Mais, d’autre part, nous avons aussi observé des tendances qui rapprochent le Québec de l’Amérique latine. En effet, même si les données sont fragmentaires, on peut faire l’hypothèse que les Québécois seraient un peu moins égalitaristes (catégorie « Équité »), légalistes (catégorie « Conformité ») et moralisateurs (catégorie « Responsabilité ») que les citoyens des sociétés de matrice anglo-saxonne. Ils seraient moins égalitaristes, car ils se disent plus prêts à renoncer au principe d’égalisation abstraite – où chaque individu a exactement le même poids, indépendamment de son identité particulière – afin de corriger une situation d’injustice entre des groupes (favoriser les travailleurs jeunes en défavorisant les travailleurs plus âgés). Ils seraient moins légalistes, car ils semblent avoir une plus grande tendance à distinguer la légalité (le respect absolu de la norme) de la légitimité (lorsqu’ils acceptent la possibilité de ne pas payer les impôts). Ils seraient moins moralisateurs, car ils véhiculent une représentation plus cynique du lien entre le travail et le succès (ce n’est pas nécessairement ceux qui s’efforcent le plus qui reçoivent les récompenses).

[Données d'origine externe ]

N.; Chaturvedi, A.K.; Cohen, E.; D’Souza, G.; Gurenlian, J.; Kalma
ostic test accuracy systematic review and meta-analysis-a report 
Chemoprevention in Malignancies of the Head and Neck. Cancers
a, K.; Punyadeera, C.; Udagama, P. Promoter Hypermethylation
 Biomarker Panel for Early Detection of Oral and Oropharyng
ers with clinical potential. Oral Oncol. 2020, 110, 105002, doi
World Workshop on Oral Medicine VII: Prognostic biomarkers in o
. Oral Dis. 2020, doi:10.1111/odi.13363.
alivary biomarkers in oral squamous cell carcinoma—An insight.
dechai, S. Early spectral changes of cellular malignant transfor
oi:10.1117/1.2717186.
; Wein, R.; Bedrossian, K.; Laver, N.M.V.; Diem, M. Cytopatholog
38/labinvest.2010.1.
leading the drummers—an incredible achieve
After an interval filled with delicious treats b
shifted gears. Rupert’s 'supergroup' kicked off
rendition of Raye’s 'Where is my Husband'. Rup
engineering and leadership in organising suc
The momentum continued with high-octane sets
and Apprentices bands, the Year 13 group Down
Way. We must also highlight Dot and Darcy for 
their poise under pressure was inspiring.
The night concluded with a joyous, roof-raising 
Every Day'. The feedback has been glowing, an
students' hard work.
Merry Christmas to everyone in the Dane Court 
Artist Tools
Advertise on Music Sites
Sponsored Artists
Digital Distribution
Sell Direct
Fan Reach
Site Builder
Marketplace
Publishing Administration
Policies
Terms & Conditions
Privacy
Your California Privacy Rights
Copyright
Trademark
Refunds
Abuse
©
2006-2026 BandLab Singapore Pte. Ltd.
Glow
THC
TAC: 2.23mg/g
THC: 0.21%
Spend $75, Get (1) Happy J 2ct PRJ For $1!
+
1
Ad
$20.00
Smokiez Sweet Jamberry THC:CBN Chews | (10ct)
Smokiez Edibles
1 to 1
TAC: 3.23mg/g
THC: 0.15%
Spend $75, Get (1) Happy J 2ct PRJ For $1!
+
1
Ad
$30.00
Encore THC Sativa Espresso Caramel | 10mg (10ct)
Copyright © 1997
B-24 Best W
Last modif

Peut-on supposer que ces quelques éléments sont les indices d’un substrat latin qui demeure présent dans l’identité culturelle des Québécois ? Si l’on accepte cette prémisse, il est possible d’interpréter différemment l’ensemble des résultats : la plus grande ouverture vers le changement, vers la différence et vers la subjectivité peut être une marque autant d’une nordicité postmoderne que d’une latinité plus épanouie, c’est-à-dire plus proche de ses idéaux premiers, une latinité moins contenue par ses penchants fixistes et contraignants (que l’on voit ressortir malheureusement trop souvent en Amérique latine, où les structures d’inégalité politique et économique font en sorte qu’il soit difficile pour l’individu d’échapper aux déterminations sociales). Peut-on imaginer que l’esprit latin, plus holiste dans sa conception du lien social, plus sensible à la notion de « bien commun », plus ludique, transgresseur et enclin à l’expérimentation et aux mélanges, puisse servir de contrepoids à une culture contemporaine que l’on sent trop centrée sur l’efficacité instrumentale, la concurrence individualiste, l’hyper-rationalisme et le « procéduralisme » juridique ?

Nous avancerons donc, en guise de conclusion, que l’identité culturelle des Québécois possède bel et bien une composante latine, ce qui pourrait expliquer – paradoxalement – le fait que le Québec ressort dans notre analyse comme une société où les valeurs « post-matérialistes » ou « postmodernes » sont plus répandues que dans le reste de l’Amérique du Nord. En plus, nous suggérerons que, dans le cadre d’une société démocratique et développée – et dans une dynamique d’interaction constante avec la matrice anglo-saxonne –, la latinité américaine du Québec est porteuse de valeurs autour desquelles peut être bâti un projet collectif pluraliste et intégrateur. À la différence des nations européennes, celles de l’Amérique se représentent comme des « jeunes nations » (même si elles peuvent avoir une constitution politique et culturelle relativement ancienne) et leurs populations tendent à percevoir les enjeux collectifs à travers l’image de la promesse. On partage la croyance qui veut que la vraie richesse du pays réside dans son potentiel, non tellement dans ce qu’il est, mais dans ce qu’il peut devenir. Les Québécois sont, en ce sens, proprement américains. Nul doute qu’ils sont, plus particulièrement, nord-américains. Mais nous croyons avoir apporté des arguments pour affirmer qu’ils sont aussi des Latins de l’Amérique du Nord. Cet héritage culturel, essentiel pour saisir leur américanité distinctive, reste pourtant à être découvert et approprié par les Québécois eux-mêmes.